Halloween Home Video (2012 edition) is your guide to the unsung scare flicks, thrill pics, and various fright nasties of this year. In a series of bite-size reviews, we hope to provide you with the perfect video rental option for the spooky soirée of your choice.

Halloween Home Video is not meant to highlight the best of the best in horror moviemaking. It is a second look at the smaller releases of this year, which for whatever reason have gained some measure of attention despite having played only in festivals, on small release circuits, or perhaps even on home video only. A few of these movies are very good indeed, though many will require significant garbage-sifting for a small reward. However, each has been chosen for having something to offer to the die-hard horror gourmand. With any luck, this list could become an annual tradition. But let’s not get ahead of ourselves. For now, hit the lights and enjoy the lurking horrors of 2012.

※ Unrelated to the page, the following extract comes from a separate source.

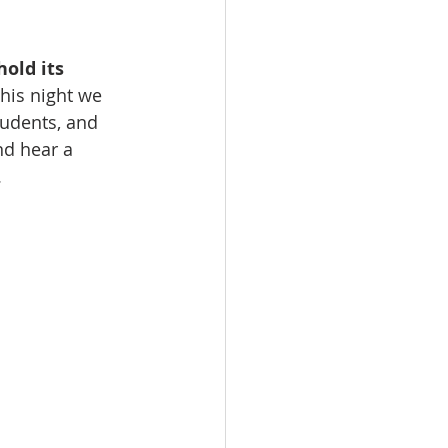
hold its 
his night we 
udents, and 
nd hear a 
.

Joe Dante's The Hole promotional poster

© 2009 Bold Films/BenderSpink

For The Family Night

Joe Dante is probably best known as the director of Gremlins, that great litmus test of how permissive parents are were when it comes to little kids watching creepy movies. In addition, he also has on his record such triumphs as the grim Tom Hanks comedy The ‘Burbs and the sci-fi lunacy that is Innerspace. These are only three of the big ones in a long and prolific career which continues to this day. Not every on the list is a home run, but Dante is a veteran of the trade with plenty of nice tricks left up his sleeve.

The story of The Hole is extremely simple, and the payoff less than revelatory, but it stands as a perfectly good option for parents who want to be sure of spooky but safe Halloween fun. All but the littlest kiddos can watch this film without too much risk of nightmares or long-term jarring. In addition, while it lacks the fiendish bite of Gremlins or the crude wit of The ‘Burbs, it does boast a surprisingly positive lesson about facing fears in order to banish them.

Chris Massoglia stars as Dane, a normal kid rather soured on life by the awkwardness of puberty and having to move constantly because of his family’s domestic woes. He spends his time keeping his energetic little brother Lucas (Nathan Gamble) at arm’s length, until two important events befall them. They befriend quirky and confident girl-next-door Julie (Haley Bennett), and they discover a huge, seemingly bottomless hole under a heavily locked hatch in their new basement.

It turns out that the Hole has a terrifying secret. BIG surprise! From its mysterious depths will rise a manifestation of its victim’s greatest fear. With three children peering down it at once, the stage is instantly set for an onslaught of supernatural and psychic mayhem.

As Dane’s mother Susan (Teri Polo) tries to get settled in a new job, her main worry is that her sons will be able to get along and fit in. Little does she know that while she works, they are on the run from a triad of crippling phobias. There are whiffs of Poltergeist and Stephen King’s It afoot here, but The Hole achieves neither the scale of the former or the sordid depths of the latter. The script is funny enough, the performances are fine, and the scares are sufficient but not excessive. The whole movie has the super-clean look that high-resolution video tends to have nowadays, and above all it feels rather “safe” given Dante’s proven capacity for the outrageous.

The Hole is an uncommonly well-balanced example of the PG-13 rating. These generally either feel like a children’s film gratuitously punched up with shocking content to draw a larger teen market, or an R-rated movie painfully trimmed so that movie theaters can allow those same teens in to see it. The Hole is weird and scary, but light on the strong language, minimal on the violence and zero on all but the faintest innuendo of sex. It also features a zany cameo by Bruce Dern for the older folks. What’s not to like? It might even help some children you know realize that their biggest fears are not such a big problem after all.